Finally spent the time to read this whole thread yesterday after bookmarking it when it first started! Lots of great stuff. I thought I’d have a go at contributing.
As has been touched on before in this thread, when you start trying to do things more realistically, the scale of your objects and the scene start to become more important. Or at least, keeping some kind of ‘scale connection’ between your geometry and the shaders and lights you use. I’ve created some renders in Maxwell to demonstrate this (though you could do the same in mental ray etc). Oh, and I realise this thread is quite a few years in span, but these days Maxwell can use the N, K fresnel equation for its materials and also load measured data in the form of ‘complex IOR’ files so you get the right response per wavelength of light etc. It has a library of around 275 measured substances. mental ray also has measured BRDF shaders I believe but they aren’t included with the host applications yet.

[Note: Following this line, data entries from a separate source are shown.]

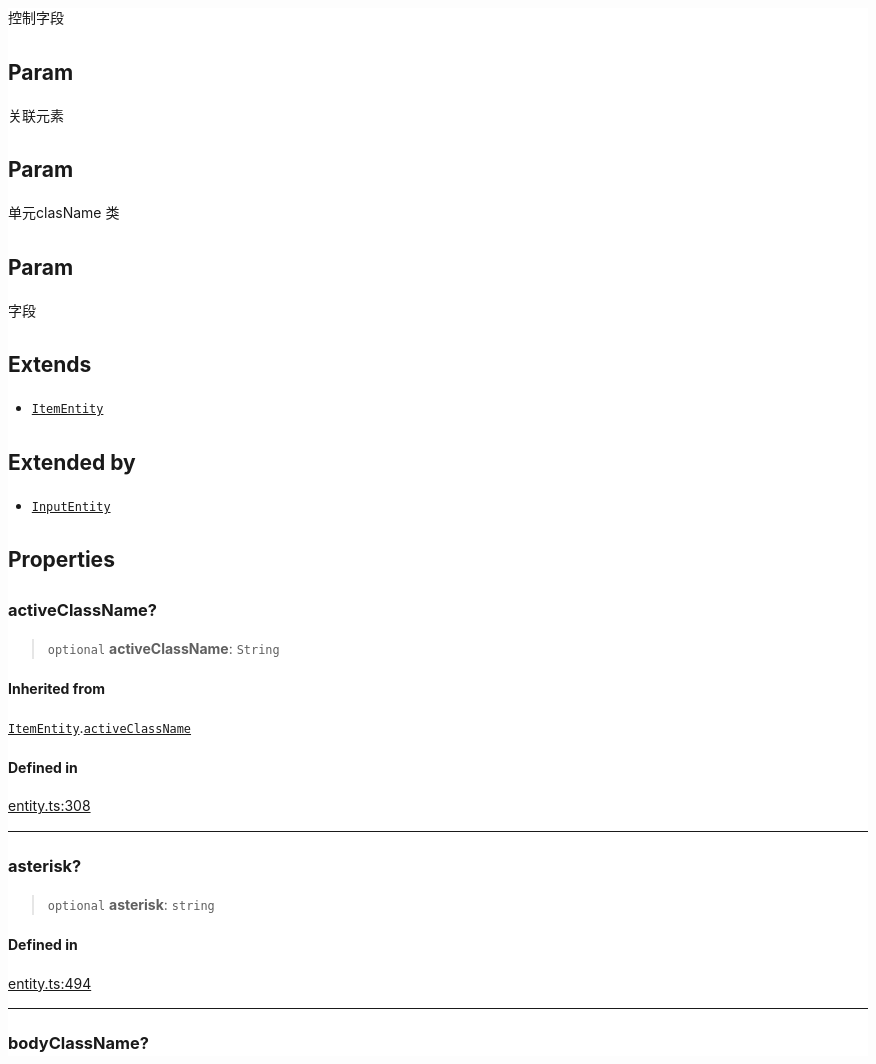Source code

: 控制字段

## Param

关联元素

## Param

单元clasName 类

## Param

字段

## Extends

- [`ItemEntity`](ItemEntity.md)

## Extended by

- [`InputEntity`](InputEntity.md)

## Properties

### activeClassName?

> `optional` **activeClassName**: `String`

#### Inherited from

[`ItemEntity`](ItemEntity.md).[`activeClassName`](ItemEntity.md#activeclassname)

#### Defined in

[entity.ts:308](https://github.com/byzhyt/pine-utils/blob/924fa77904d2b99c7ab94631f9f8a700b695aa96/src/entity.ts#L308)

***

### asterisk?

> `optional` **asterisk**: `string`

#### Defined in

[entity.ts:494](https://github.com/byzhyt/pine-utils/blob/924fa77904d2b99c7ab94631f9f8a700b695aa96/src/entity.ts#L494)

***

### bodyClassName?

Anyway, back to scale and materials! Let’s start with absorbtion (or ‘attenuation’ or ‘falloff’) for things like glass:
As you can see, my statue (from a free Stanford collection) is 1 meter tall and is made of glass. It’s important to know that even in very transparent substances like glass, the light does die off as it moves through the object (I guess because of impurities and the micro structure itself etc). Changing how fast the light is absorbed inside changes the look of the material. As far as I know, common glass has an attenuation distance of about 30cm, so the third statue is the most correct… for this scale! If instead of changing the attenuation distance, I scaled my scene up or down, I would notice the same changing appearance because the light is travelling further or shorter distances through the same substance.
Scale also matters for SSS (subsurface scattering) effects:
(Please ignore the ugly artifacting in the first two statues… the model is from scan data and so there must be holes and geometry issues causing it.)
Here I’m only changing what in Maxwell is called the scattering coefficient, which basically means how dense the particles are inside the object. It doesn’t really matter what the number means exactly for this demo, just that denser looks more solid. The more particles there are inside the object, the less likely the light is to make it all the way through. You also may be more likely to think that the object is of a smaller scale towards the left, and bigger on the right.
For that material the surface colour is a yellowish-orange, and the particles inside are white. Also, you often have with SSS an option to bias how much of the light scatters ‘forwards’ through the object, or ‘backwards’ back towards the light source. In this case my bias (called assymetry in Maxwell) is set to 0 so it’s 50/50 (equal in all directions, diffuse).
One last example (sorry if the images are too big, you can drag them into a new tab to see the full size):
Here is a combination of the above two effects, in a way. I have kept the SSS coefficient the same, but changed the absorbtion as with the glass example. Once the absorbtion is really low, the light can only penetrate 0.4 cm into the object and so you don’t get much influence from the white particles inside. The light is dieing off before it gets back out. Again, changing the scale of the model would do this also.
In mental ray, the absorbtion on the MIA (or Arch & Design material in 3DS Max) is called Refraction Falloff under the Advanced Refraction rollout. In terms of SSS being accurately changed with the scene scale, I think that only works in mental ray when using the Misss Physical shader, which uses photons.